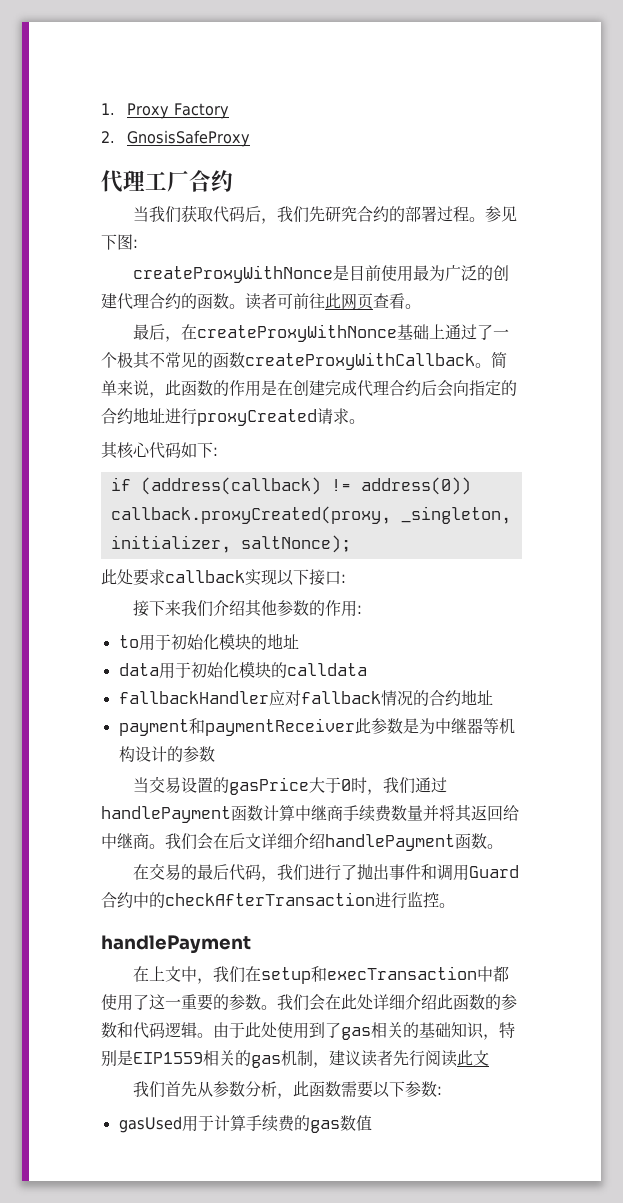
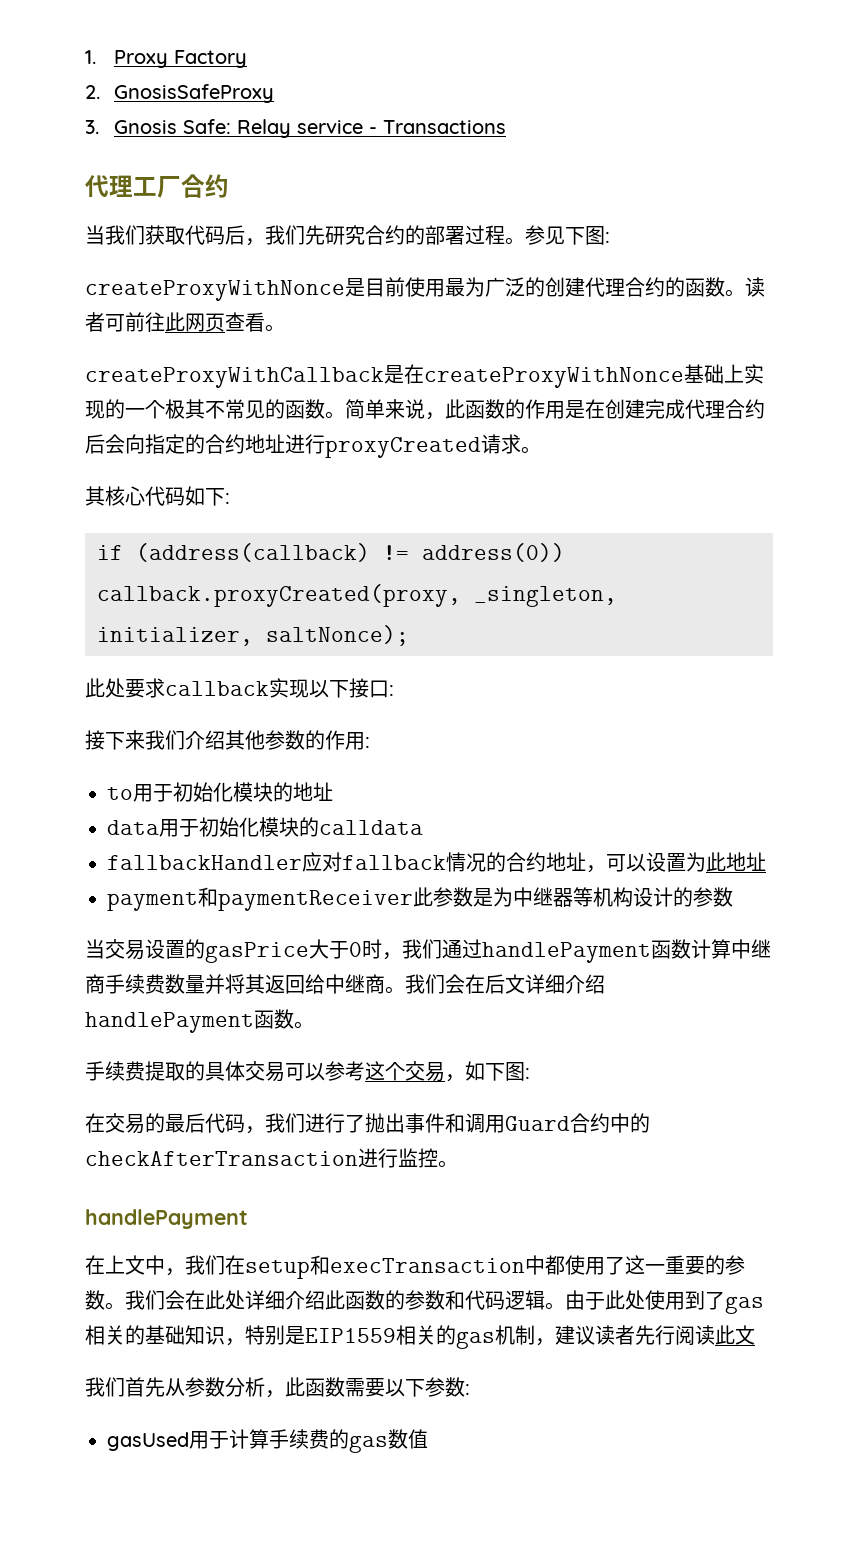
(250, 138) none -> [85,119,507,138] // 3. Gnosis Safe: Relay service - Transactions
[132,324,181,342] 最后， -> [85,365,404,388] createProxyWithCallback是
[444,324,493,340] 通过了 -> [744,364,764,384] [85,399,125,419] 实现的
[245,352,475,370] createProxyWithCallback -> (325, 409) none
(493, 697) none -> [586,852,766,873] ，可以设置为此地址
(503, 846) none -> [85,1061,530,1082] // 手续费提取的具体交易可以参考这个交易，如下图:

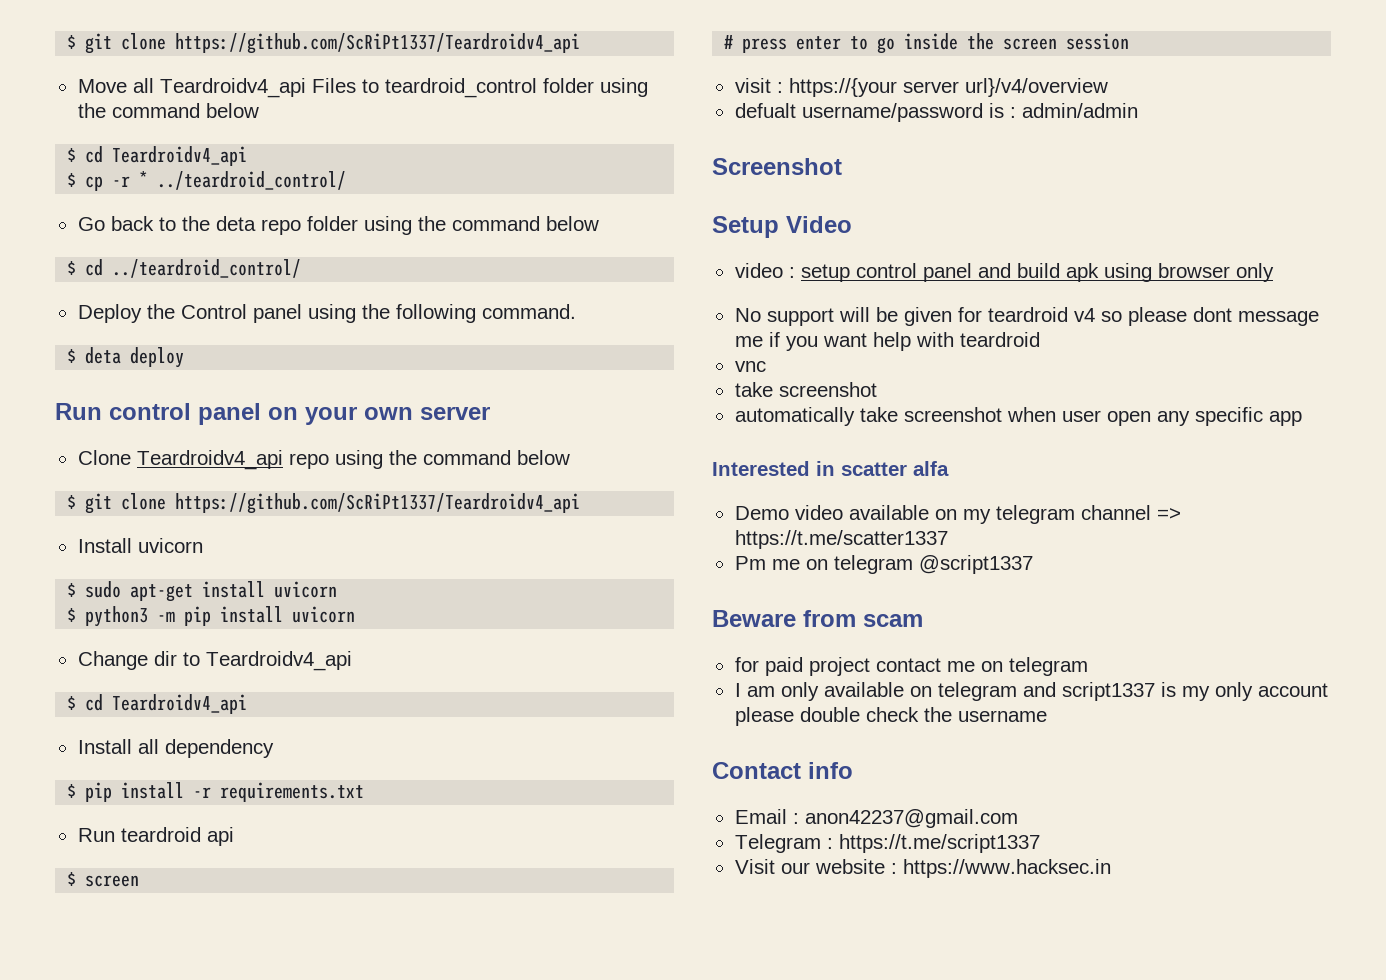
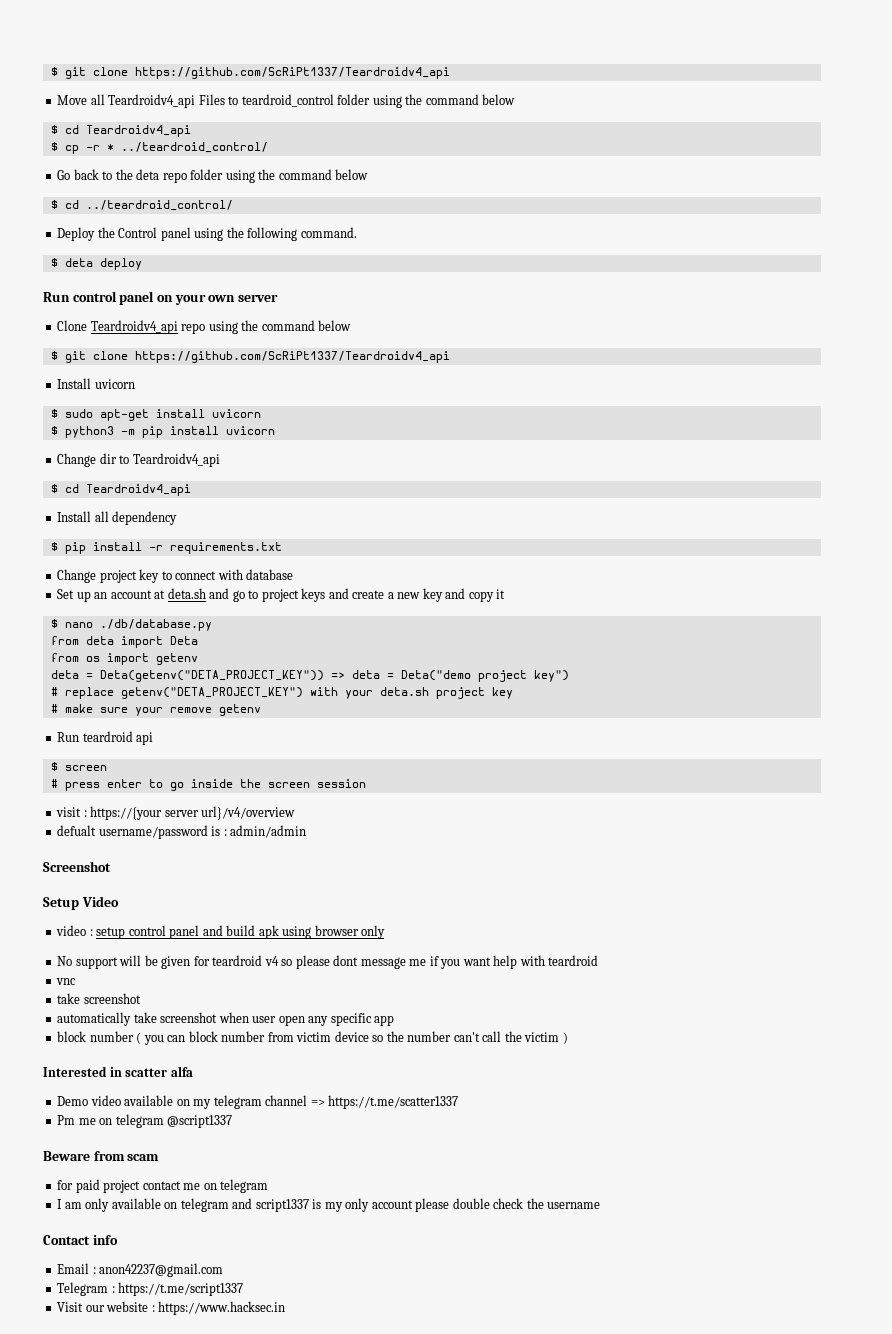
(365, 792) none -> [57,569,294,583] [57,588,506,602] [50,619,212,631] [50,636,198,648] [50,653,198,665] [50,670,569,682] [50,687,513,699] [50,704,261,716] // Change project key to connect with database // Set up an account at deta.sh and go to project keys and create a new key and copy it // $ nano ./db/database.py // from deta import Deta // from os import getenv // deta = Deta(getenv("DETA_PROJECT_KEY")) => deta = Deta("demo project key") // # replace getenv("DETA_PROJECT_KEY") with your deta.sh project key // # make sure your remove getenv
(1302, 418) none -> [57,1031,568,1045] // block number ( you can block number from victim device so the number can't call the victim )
━━━━━━━━━━
## Brief
When you reach an image, pass over it, and retype all other material exactly.

## Answer to this task
(250, 138) none -> [85,119,507,138] // 3. Gnosis Safe: Relay service - Transactions
[132,324,181,342] 最后， -> [85,365,404,388] createProxyWithCallback是
[444,324,493,340] 通过了 -> [744,364,764,384] [85,399,125,419] 实现的
[245,352,475,370] createProxyWithCallback -> (325, 409) none
(493, 697) none -> [586,852,766,873] ，可以设置为此地址
(503, 846) none -> [85,1061,530,1082] // 手续费提取的具体交易可以参考这个交易，如下图:

(365, 792) none -> [57,569,294,583] [57,588,506,602] [50,619,212,631] [50,636,198,648] [50,653,198,665] [50,670,569,682] [50,687,513,699] [50,704,261,716] // Change project key to connect with database // Set up an account at deta.sh and go to project keys and create a new key and copy it // $ nano ./db/database.py // from deta import Deta // from os import getenv // deta = Deta(getenv("DETA_PROJECT_KEY")) => deta = Deta("demo project key") // # replace getenv("DETA_PROJECT_KEY") with your deta.sh project key // # make sure your remove getenv
(1302, 418) none -> [57,1031,568,1045] // block number ( you can block number from victim device so the number can't call the victim )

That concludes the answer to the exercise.